• [Source material]
▼

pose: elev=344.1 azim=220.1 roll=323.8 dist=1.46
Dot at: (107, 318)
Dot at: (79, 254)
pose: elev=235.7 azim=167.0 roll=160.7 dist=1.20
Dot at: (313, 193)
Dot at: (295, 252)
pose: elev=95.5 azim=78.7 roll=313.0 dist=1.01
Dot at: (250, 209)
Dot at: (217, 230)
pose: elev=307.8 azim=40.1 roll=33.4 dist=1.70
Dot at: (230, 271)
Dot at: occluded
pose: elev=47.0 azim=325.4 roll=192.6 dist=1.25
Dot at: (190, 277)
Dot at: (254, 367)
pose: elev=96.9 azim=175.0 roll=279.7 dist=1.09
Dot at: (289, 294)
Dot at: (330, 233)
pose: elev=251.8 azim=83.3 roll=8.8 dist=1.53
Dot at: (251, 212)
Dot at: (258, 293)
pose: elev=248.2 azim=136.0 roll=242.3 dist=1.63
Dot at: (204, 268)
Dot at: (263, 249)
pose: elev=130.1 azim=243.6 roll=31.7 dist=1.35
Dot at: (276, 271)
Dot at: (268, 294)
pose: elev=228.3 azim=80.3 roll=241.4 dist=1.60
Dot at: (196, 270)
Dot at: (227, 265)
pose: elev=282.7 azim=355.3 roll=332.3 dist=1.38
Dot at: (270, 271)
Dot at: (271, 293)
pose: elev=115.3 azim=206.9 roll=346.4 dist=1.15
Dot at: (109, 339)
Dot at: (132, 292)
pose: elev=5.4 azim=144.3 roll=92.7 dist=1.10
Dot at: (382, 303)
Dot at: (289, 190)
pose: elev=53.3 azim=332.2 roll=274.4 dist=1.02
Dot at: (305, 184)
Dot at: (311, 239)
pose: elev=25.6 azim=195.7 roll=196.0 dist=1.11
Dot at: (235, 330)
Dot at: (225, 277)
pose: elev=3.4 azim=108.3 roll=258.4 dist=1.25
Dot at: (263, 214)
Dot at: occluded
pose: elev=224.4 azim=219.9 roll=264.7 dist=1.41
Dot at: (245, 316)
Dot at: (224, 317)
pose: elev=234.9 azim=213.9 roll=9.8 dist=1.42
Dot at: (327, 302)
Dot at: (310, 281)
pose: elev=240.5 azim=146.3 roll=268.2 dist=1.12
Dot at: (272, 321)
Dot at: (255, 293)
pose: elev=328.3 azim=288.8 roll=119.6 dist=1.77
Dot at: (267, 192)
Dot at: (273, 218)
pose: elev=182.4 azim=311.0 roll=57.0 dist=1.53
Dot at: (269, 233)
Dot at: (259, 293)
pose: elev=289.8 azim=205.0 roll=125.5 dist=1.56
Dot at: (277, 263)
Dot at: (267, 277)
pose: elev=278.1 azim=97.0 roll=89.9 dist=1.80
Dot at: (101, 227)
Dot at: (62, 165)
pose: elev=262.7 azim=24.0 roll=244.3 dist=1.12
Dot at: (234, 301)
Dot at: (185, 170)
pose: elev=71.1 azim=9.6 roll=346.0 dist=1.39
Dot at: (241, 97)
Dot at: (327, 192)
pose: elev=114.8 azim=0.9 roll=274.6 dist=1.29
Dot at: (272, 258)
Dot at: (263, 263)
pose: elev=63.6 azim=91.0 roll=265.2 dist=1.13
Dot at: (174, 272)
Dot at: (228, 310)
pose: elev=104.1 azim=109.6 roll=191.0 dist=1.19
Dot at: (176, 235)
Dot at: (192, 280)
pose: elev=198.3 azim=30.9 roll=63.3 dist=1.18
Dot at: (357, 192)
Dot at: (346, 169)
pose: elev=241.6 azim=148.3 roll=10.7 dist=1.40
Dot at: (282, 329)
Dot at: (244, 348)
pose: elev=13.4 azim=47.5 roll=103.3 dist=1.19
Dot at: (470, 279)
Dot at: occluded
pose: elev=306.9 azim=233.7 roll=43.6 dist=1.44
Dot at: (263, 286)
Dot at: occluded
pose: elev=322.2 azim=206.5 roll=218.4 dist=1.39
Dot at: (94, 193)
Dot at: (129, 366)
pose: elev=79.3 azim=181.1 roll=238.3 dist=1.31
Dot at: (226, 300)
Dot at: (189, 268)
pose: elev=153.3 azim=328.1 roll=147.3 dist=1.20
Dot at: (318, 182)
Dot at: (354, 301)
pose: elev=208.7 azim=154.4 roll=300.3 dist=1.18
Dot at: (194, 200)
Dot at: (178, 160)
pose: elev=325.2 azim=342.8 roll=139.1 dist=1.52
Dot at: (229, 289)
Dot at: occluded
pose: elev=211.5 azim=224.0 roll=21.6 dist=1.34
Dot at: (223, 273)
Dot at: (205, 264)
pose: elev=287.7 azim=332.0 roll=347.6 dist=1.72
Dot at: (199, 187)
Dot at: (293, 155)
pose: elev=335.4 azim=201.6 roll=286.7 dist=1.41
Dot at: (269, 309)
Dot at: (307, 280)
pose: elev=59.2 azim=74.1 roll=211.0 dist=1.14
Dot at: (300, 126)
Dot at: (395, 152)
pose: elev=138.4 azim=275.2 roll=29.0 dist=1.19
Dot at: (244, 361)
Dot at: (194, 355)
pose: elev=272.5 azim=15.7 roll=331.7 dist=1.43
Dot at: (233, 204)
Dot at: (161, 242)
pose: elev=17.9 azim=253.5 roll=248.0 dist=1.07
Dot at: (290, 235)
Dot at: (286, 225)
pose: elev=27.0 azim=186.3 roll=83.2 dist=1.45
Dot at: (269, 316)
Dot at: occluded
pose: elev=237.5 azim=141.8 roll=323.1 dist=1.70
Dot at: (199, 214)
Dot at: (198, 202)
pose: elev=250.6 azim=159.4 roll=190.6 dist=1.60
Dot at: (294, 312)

▲

• [Direction] Copy every one of the records above word for word, with nothing changed.

• [Result of the task]
pose: elev=344.1 azim=220.1 roll=323.8 dist=1.46
Dot at: (107, 318)
Dot at: (79, 254)
pose: elev=235.7 azim=167.0 roll=160.7 dist=1.20
Dot at: (313, 193)
Dot at: (295, 252)
pose: elev=95.5 azim=78.7 roll=313.0 dist=1.01
Dot at: (250, 209)
Dot at: (217, 230)
pose: elev=307.8 azim=40.1 roll=33.4 dist=1.70
Dot at: (230, 271)
Dot at: occluded
pose: elev=47.0 azim=325.4 roll=192.6 dist=1.25
Dot at: (190, 277)
Dot at: (254, 367)
pose: elev=96.9 azim=175.0 roll=279.7 dist=1.09
Dot at: (289, 294)
Dot at: (330, 233)
pose: elev=251.8 azim=83.3 roll=8.8 dist=1.53
Dot at: (251, 212)
Dot at: (258, 293)
pose: elev=248.2 azim=136.0 roll=242.3 dist=1.63
Dot at: (204, 268)
Dot at: (263, 249)
pose: elev=130.1 azim=243.6 roll=31.7 dist=1.35
Dot at: (276, 271)
Dot at: (268, 294)
pose: elev=228.3 azim=80.3 roll=241.4 dist=1.60
Dot at: (196, 270)
Dot at: (227, 265)
pose: elev=282.7 azim=355.3 roll=332.3 dist=1.38
Dot at: (270, 271)
Dot at: (271, 293)
pose: elev=115.3 azim=206.9 roll=346.4 dist=1.15
Dot at: (109, 339)
Dot at: (132, 292)
pose: elev=5.4 azim=144.3 roll=92.7 dist=1.10
Dot at: (382, 303)
Dot at: (289, 190)
pose: elev=53.3 azim=332.2 roll=274.4 dist=1.02
Dot at: (305, 184)
Dot at: (311, 239)
pose: elev=25.6 azim=195.7 roll=196.0 dist=1.11
Dot at: (235, 330)
Dot at: (225, 277)
pose: elev=3.4 azim=108.3 roll=258.4 dist=1.25
Dot at: (263, 214)
Dot at: occluded
pose: elev=224.4 azim=219.9 roll=264.7 dist=1.41
Dot at: (245, 316)
Dot at: (224, 317)
pose: elev=234.9 azim=213.9 roll=9.8 dist=1.42
Dot at: (327, 302)
Dot at: (310, 281)
pose: elev=240.5 azim=146.3 roll=268.2 dist=1.12
Dot at: (272, 321)
Dot at: (255, 293)
pose: elev=328.3 azim=288.8 roll=119.6 dist=1.77
Dot at: (267, 192)
Dot at: (273, 218)
pose: elev=182.4 azim=311.0 roll=57.0 dist=1.53
Dot at: (269, 233)
Dot at: (259, 293)
pose: elev=289.8 azim=205.0 roll=125.5 dist=1.56
Dot at: (277, 263)
Dot at: (267, 277)
pose: elev=278.1 azim=97.0 roll=89.9 dist=1.80
Dot at: (101, 227)
Dot at: (62, 165)
pose: elev=262.7 azim=24.0 roll=244.3 dist=1.12
Dot at: (234, 301)
Dot at: (185, 170)
pose: elev=71.1 azim=9.6 roll=346.0 dist=1.39
Dot at: (241, 97)
Dot at: (327, 192)
pose: elev=114.8 azim=0.9 roll=274.6 dist=1.29
Dot at: (272, 258)
Dot at: (263, 263)
pose: elev=63.6 azim=91.0 roll=265.2 dist=1.13
Dot at: (174, 272)
Dot at: (228, 310)
pose: elev=104.1 azim=109.6 roll=191.0 dist=1.19
Dot at: (176, 235)
Dot at: (192, 280)
pose: elev=198.3 azim=30.9 roll=63.3 dist=1.18
Dot at: (357, 192)
Dot at: (346, 169)
pose: elev=241.6 azim=148.3 roll=10.7 dist=1.40
Dot at: (282, 329)
Dot at: (244, 348)
pose: elev=13.4 azim=47.5 roll=103.3 dist=1.19
Dot at: (470, 279)
Dot at: occluded
pose: elev=306.9 azim=233.7 roll=43.6 dist=1.44
Dot at: (263, 286)
Dot at: occluded
pose: elev=322.2 azim=206.5 roll=218.4 dist=1.39
Dot at: (94, 193)
Dot at: (129, 366)
pose: elev=79.3 azim=181.1 roll=238.3 dist=1.31
Dot at: (226, 300)
Dot at: (189, 268)
pose: elev=153.3 azim=328.1 roll=147.3 dist=1.20
Dot at: (318, 182)
Dot at: (354, 301)
pose: elev=208.7 azim=154.4 roll=300.3 dist=1.18
Dot at: (194, 200)
Dot at: (178, 160)
pose: elev=325.2 azim=342.8 roll=139.1 dist=1.52
Dot at: (229, 289)
Dot at: occluded
pose: elev=211.5 azim=224.0 roll=21.6 dist=1.34
Dot at: (223, 273)
Dot at: (205, 264)
pose: elev=287.7 azim=332.0 roll=347.6 dist=1.72
Dot at: (199, 187)
Dot at: (293, 155)
pose: elev=335.4 azim=201.6 roll=286.7 dist=1.41
Dot at: (269, 309)
Dot at: (307, 280)
pose: elev=59.2 azim=74.1 roll=211.0 dist=1.14
Dot at: (300, 126)
Dot at: (395, 152)
pose: elev=138.4 azim=275.2 roll=29.0 dist=1.19
Dot at: (244, 361)
Dot at: (194, 355)
pose: elev=272.5 azim=15.7 roll=331.7 dist=1.43
Dot at: (233, 204)
Dot at: (161, 242)
pose: elev=17.9 azim=253.5 roll=248.0 dist=1.07
Dot at: (290, 235)
Dot at: (286, 225)
pose: elev=27.0 azim=186.3 roll=83.2 dist=1.45
Dot at: (269, 316)
Dot at: occluded
pose: elev=237.5 azim=141.8 roll=323.1 dist=1.70
Dot at: (199, 214)
Dot at: (198, 202)
pose: elev=250.6 azim=159.4 roll=190.6 dist=1.60
Dot at: (294, 312)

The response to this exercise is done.